Extract to read
** Start **

0

Just wrote simple library that replace polish diacritic signs with normal ones in given string, for example ą->a, ć->c etc.

The problem is - when I call function from sql like this:

select MyReplace('ąśćźń') 

it gives me correct string - 'asczn'.

But when I call it like this

select Something, MyReplace(Something2) from Somewhere

it doesn't change anything, but function in dll executes, I checked it.

Here is library code:

[SqlFunction()]
    public static SqlString Replace(SqlString toReplace)
    {
        String nowy = toReplace.ToString();
        nowy.Replace('ą', 'a');
        nowy.Replace('Ą', 'A');
        nowy.Replace('ć', 'c');
        nowy.Replace('Ć', 'C');
        nowy.Replace('ę', 'e');
        nowy.Replace('Ę', 'E');
        nowy.Replace('ł', 'l');
        nowy.Replace('Ł', 'L');
        nowy.Replace('ń', 'n');
        nowy.Replace('Ń', 'N');
        nowy.Replace('ó', 'o');
        nowy.Replace('Ó', 'O');
        nowy.Replace('ś', 's');
        nowy.Replace('Ś', 'S');
        nowy.Replace('ż', 'z');
        nowy.Replace('Ż', 'Z');
        nowy.Replace('ź', 'z');
        nowy.Replace('Ź', 'Z');
        return new SqlString(nowy);
    }

And how I define function in SQL Server:

create Function MyReplace(@text nvarchar(max))
returns nvarchar(max)
AS
    External name sql_bezpolskich.[sql_bezpolskich.CLRFunctions].Replace

What else I noticed is that when I convert input to varchar, it replaces all except 'ó'. My guess is encoding issue, but can't find exactly what's wrong.

Thank you!

** End **

Exercise set
**a.** Which characters make up the test string passed to MyReplace in the forum question about replacing Polish diacritics? List them in order.
**b.** Write the next part of the forum thread about replacing Polish diacritics, picking up after its last line.

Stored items

** Start **

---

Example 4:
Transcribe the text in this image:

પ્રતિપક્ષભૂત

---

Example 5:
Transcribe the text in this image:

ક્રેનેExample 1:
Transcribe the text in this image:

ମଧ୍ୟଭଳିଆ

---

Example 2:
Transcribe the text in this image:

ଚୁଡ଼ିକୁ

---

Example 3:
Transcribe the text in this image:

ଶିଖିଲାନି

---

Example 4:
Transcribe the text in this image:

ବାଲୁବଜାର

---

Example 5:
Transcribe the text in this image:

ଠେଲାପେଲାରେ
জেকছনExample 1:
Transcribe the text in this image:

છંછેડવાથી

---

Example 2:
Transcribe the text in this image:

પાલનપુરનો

** End **
** Start **

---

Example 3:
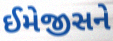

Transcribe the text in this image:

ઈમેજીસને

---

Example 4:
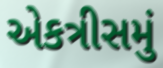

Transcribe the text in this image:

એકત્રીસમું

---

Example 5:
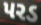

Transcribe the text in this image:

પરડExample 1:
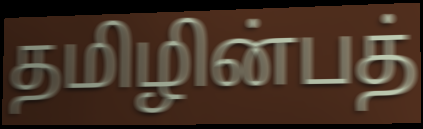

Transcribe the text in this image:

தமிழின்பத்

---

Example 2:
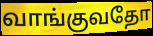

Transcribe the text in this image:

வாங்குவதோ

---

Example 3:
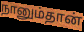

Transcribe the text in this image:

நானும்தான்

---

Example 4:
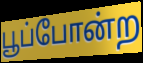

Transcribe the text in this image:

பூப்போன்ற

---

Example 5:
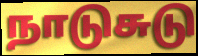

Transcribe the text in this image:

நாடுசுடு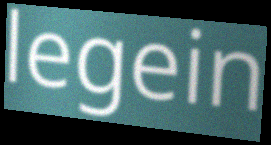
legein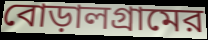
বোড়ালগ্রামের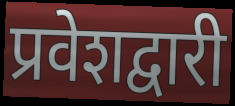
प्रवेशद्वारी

** End **
** Start **

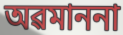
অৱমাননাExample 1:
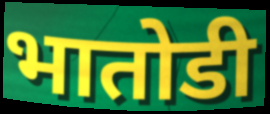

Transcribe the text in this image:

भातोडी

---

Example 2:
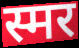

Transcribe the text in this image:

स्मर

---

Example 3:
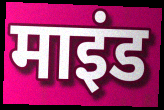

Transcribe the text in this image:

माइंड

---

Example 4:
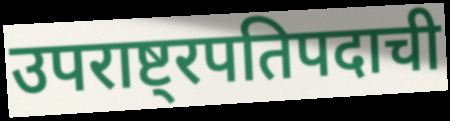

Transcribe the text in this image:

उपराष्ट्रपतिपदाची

** End **

Responses for each task
**a.** ą, ś, ć, ź, ń

**b.**
Solomon Rutzky
  • 46,688
  • 9
  • 128
  • 171
Patryk Lipski
  • 163
  • 10
  • What is de datatype of "something2"? – Tristan Aug 05 '14 at 12:01
  • Let's assume nvarchar(max) – Patryk Lipski Aug 06 '14 at 11:04
  • Ok I'm just guessing here to be honest but would you try the following: cast your string in the query to nvarchar, and to also test the collation look up the database collation and the use the collate command on the string. If I'm on to something one of those 2 will give the same bad result as applying the function to the column value – Tristan Aug 06 '14 at 17:38
  • @Tristan: you were heading in the right direction. See my answer below for the explanation. – Solomon Rutzky Sep 16 '14 at 15:02

1 Answers1

4

Yes, this is an issue of encoding. By default, strings in SQL Server are ASCII (one byte; values 0 - 255) unless denoted with a preceding capital "N" (lower-case "n" doesn't work). If the string literal is preceded by a capital-"N", then it is handled as UNICODE (technically UCS-2; two-bytes; values 0 - 65535).

The following SQL will show the difference for your test string in terms of the default VARCHAR (i.e. no "N" preceding the string literal) and NVARCHAR (i.e. string literal preceded by an "N"):

SELECT 'ąśćźń' AS [OriginalAsVARCHAR],
       N'ąśćźń' AS [OriginalAsNVARCHAR],
       CONVERT(NVARCHAR(50), 'ąśćźń') AS [VARCHARConvertToNVARCHAR],
       ASCII('ą') AS [AsciiValueOf_ą],
       UNICODE(N'ą') AS [UnicodeValueOf_ą];

Returns:

AsVARCHAR   AsNVARCHAR  VARCHARConvertToNVARCHAR    AsciiValueOf_ą  UnicodeValueOf_ą
asczn       ąśćźń       asczn                       97              261

As you can see in the first field, the literal that you were passing to the CLR function (i.e. MyReplace('ąśćźń')) had already been replaced before it was sent into the function. Hence, the CLR function was not doing anything, which explains why it in fact did nothing when you passed in the real data. The third field above shows what happened as you passed the string literal into the function in the test that appeared to work; converting it to NVARCHAR didn't help as SQL Server couldn't store those characters in plain ''. If you were to test by putting an "N" in front of the literal as it is passed in (i.e. MyReplace(N'ąśćźń')) you would be testing what really happens when the NVARCHAR(MAX) field Something2 is passed in.

The final two fields above show the difference in the underlying value. The "AsciiValue" field is 97 because it had already transformed it into "a". The "UnicodeValue" field, however, shows the actual value.

So, most of the work of the desired replacements is done for you by SQL Server. There really is no reason at all to have a SQLCLR function here. I am all for SQLCLR, but in this case it provides no benefit and will just be slower than a pure T-SQL solution.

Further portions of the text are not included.